The problem:
Reproduce the mailing-list reply on epilog loop vectorization in full, word for word.

Page extract:
-- Opening Marker --
[llvm-dev] [Proposal][RFC] Epilog loop vectorization

Hal Finkel via llvm-dev llvm-dev at lists.llvm.org
Mon Feb 27 11:58:03 PST 2017


On 02/27/2017 12:41 PM, Michael Kuperstein wrote:
> There's another issue with re-running the vectorizer (which I support, 
> btw - I'm just saying there are more problems to solve on the way :-) )
>
> Historically, we haven't even tried to evaluate the cost of the 
> "constant" (not per-iteration) vectorization overhead - things like 
> alias checks. Instead, we have hard bounds - we won't perform alias 
> checks that are "too expensive", and, more importantly, we don't even 
> try to vectorize loops with known low iteration counts. The bound 
> right now is 16, IIRC. That means we don't have a good way to evaluate 
> whether vectorizing a loop with a low iteration count is profitable or 
> not.

We should really improve this as well.
-- Closing Marker --
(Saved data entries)
-- Opening Marker --
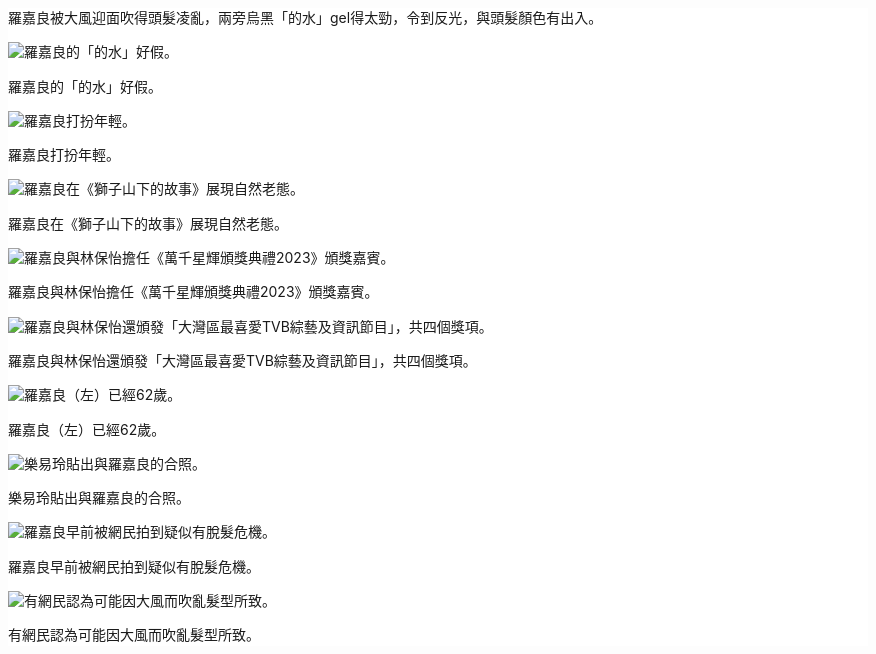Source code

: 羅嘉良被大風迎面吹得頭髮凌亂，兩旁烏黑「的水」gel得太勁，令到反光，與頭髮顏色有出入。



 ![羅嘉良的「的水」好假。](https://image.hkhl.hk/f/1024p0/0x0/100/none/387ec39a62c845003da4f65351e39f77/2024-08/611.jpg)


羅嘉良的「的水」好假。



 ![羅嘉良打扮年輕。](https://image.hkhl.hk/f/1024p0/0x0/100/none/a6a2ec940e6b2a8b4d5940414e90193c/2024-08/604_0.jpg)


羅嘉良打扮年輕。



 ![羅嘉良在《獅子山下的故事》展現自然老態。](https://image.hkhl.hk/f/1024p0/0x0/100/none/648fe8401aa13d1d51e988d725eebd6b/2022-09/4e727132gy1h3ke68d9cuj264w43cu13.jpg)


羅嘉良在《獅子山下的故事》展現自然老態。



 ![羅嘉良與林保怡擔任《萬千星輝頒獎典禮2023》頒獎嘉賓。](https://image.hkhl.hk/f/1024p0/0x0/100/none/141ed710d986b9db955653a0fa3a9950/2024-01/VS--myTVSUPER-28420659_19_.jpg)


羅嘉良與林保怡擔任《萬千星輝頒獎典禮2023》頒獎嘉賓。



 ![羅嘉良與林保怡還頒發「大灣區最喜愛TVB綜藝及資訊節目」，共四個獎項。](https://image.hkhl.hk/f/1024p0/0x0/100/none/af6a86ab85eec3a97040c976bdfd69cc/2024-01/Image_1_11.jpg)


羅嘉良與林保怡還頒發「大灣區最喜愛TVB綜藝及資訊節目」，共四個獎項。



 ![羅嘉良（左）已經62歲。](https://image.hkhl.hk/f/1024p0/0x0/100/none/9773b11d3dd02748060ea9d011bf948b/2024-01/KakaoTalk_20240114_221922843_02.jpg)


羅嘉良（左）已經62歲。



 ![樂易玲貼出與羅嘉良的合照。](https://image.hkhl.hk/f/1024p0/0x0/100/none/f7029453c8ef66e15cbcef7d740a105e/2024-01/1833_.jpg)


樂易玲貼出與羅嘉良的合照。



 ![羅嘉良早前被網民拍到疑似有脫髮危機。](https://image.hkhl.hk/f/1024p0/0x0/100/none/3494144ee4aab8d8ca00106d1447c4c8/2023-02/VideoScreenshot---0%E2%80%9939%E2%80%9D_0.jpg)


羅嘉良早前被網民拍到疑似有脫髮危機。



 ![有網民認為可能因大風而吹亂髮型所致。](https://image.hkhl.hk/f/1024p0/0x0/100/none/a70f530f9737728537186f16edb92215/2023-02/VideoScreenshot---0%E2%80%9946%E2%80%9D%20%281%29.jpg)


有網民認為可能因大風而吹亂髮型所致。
-- Closing Marker --
Solution for this task:
[llvm-dev] [Proposal][RFC] Epilog loop vectorization

Hal Finkel via llvm-dev llvm-dev at lists.llvm.org
Mon Feb 27 11:58:03 PST 2017


On 02/27/2017 12:41 PM, Michael Kuperstein wrote:
> There's another issue with re-running the vectorizer (which I support, 
> btw - I'm just saying there are more problems to solve on the way :-) )
>
> Historically, we haven't even tried to evaluate the cost of the 
> "constant" (not per-iteration) vectorization overhead - things like 
> alias checks. Instead, we have hard bounds - we won't perform alias 
> checks that are "too expensive", and, more importantly, we don't even 
> try to vectorize loops with known low iteration counts. The bound 
> right now is 16, IIRC. That means we don't have a good way to evaluate 
> whether vectorizing a loop with a low iteration count is profitable or 
> not.

We should really improve this as well.